As the bikes are on the move and faces usually in shade it is necessary to use the flash to get a good photo. Well it is with my limited skills although no doubt Don Morley could do better with a Brownie box camera! For those readers under 50 years old a Brownie was half the size of a shoe box with a lens the size of a pea. Anyway, I hope the flash is not too intrusive and that you'll be pleased if I manage to catch a good photo of you. If you do find your concentration is broken by the camera then by all means have a word and I'll not take any photographs of you.

Of course I miss the challenge of actually riding in trials but there is a certain satisfaction to be had when I manage to take an action photo which is in focus, at the correct exposure and the rider is close enough to be identifiable.
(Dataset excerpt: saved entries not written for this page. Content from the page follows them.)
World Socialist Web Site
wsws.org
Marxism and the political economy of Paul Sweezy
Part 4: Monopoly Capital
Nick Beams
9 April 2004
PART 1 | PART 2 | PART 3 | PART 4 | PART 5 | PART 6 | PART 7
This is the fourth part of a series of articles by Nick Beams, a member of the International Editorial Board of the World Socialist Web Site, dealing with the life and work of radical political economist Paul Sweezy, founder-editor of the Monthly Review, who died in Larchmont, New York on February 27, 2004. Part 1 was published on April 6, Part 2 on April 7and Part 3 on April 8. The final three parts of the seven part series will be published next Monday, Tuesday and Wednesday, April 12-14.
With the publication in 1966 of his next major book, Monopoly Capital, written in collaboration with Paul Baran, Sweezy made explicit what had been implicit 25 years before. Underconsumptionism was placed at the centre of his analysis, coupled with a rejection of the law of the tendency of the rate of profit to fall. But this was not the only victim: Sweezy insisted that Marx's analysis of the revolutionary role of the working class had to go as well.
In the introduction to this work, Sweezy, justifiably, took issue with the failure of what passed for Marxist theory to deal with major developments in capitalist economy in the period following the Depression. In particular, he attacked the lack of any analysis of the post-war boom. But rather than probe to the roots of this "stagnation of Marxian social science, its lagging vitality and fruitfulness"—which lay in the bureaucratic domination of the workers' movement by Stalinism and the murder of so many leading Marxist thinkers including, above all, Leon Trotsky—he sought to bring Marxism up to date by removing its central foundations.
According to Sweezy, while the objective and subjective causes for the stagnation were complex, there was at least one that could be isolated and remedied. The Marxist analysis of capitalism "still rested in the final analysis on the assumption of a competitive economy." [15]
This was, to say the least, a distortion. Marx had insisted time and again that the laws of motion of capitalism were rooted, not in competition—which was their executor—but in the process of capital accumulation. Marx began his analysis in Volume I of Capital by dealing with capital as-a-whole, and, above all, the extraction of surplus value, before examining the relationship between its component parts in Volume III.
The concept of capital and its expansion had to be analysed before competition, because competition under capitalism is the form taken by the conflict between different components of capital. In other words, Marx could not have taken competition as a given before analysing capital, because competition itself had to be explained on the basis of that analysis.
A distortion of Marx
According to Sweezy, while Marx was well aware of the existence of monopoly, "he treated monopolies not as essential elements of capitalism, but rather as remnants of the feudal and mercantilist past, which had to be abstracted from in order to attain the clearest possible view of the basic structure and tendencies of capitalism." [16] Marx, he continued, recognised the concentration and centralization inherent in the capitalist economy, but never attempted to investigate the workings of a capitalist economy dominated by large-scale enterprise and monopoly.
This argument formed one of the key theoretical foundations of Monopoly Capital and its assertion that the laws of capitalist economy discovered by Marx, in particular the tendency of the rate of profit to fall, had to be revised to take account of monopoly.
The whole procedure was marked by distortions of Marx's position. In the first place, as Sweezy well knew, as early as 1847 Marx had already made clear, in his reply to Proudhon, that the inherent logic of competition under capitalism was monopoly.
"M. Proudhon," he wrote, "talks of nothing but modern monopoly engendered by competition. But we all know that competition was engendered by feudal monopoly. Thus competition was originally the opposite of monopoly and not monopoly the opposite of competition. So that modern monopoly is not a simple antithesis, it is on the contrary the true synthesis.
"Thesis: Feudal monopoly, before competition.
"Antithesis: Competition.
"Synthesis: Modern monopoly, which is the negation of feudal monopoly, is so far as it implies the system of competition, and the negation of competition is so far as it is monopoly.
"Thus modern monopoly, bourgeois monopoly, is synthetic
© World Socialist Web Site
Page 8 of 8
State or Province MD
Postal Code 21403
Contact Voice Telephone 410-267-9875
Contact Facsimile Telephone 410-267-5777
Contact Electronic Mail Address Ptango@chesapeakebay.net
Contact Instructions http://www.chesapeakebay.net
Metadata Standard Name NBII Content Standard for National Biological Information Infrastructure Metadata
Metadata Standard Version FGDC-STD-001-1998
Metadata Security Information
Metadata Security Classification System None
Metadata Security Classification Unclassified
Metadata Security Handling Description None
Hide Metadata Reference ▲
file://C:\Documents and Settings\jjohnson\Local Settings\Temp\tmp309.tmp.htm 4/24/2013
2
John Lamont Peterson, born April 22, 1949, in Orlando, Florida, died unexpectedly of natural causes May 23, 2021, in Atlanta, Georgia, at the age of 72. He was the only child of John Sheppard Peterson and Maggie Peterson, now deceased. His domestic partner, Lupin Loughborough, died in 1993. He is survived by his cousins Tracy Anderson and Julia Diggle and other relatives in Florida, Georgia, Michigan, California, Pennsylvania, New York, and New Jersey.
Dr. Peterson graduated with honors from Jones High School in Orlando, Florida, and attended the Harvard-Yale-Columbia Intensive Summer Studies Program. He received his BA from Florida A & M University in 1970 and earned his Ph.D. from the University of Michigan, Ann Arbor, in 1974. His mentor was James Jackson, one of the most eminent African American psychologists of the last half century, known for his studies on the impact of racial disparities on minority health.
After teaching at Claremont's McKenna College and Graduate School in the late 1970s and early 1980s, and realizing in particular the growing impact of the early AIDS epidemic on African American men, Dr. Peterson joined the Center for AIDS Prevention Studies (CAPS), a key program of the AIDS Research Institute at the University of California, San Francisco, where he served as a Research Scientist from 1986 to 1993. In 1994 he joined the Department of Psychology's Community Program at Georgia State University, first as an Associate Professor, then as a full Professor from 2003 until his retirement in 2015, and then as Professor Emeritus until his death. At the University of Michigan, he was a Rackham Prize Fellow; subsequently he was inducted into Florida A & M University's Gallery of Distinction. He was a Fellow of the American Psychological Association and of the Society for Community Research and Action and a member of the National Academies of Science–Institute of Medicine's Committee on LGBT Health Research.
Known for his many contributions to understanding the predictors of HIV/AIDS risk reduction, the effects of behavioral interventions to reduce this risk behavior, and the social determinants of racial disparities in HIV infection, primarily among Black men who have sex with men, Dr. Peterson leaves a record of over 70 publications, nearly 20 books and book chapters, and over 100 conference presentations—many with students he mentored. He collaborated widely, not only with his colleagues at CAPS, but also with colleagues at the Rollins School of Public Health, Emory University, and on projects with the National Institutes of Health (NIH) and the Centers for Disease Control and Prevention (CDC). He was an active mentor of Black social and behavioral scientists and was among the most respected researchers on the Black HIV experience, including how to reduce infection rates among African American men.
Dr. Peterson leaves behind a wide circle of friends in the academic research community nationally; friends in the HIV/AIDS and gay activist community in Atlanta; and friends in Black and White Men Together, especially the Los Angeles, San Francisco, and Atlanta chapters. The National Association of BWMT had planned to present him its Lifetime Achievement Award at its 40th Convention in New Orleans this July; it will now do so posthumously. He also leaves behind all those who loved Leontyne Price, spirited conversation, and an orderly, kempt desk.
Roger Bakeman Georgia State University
If you are still waiting for such a photo of you doing something incredible with your bike against all the odds, or even just not falling off it, then you might not be too surprised to learn that many do not satisfy all these three criteria and are not saved!

Another challenge is to catch someone with their foot actually on the ground. Of course such occurrence are usually too fleeting to record due to the lag of the flash going off. (Digital cameras do have their drawbacks). Fortunately at the last evening trial Pete Jenkins was cooperative enough to put a foot down three times for dabs long enough for me to have made an oil painting. Here is one of him doing a left footer. I'll not include the others as it would misrepresent the riding skills he has managed to pick up from me over the years. The following photo of Rob Sherlock descending the same slope shows how Pete got it all so horribly wrong! He used his middle finger on the brake and not his nose picking finger!

Just to prove the photo of Pete was not a complete fluke, here is another of a rider in a much more precarious position, (no names to protect the innocent)! I'm please to say that to his credit he actually did make it safely over the top.

It is fun taking photos like these and if you can't get on a bike for one of our trials why not turn up with your camera instead. I'm sure David is always looking for super photos for the magazine.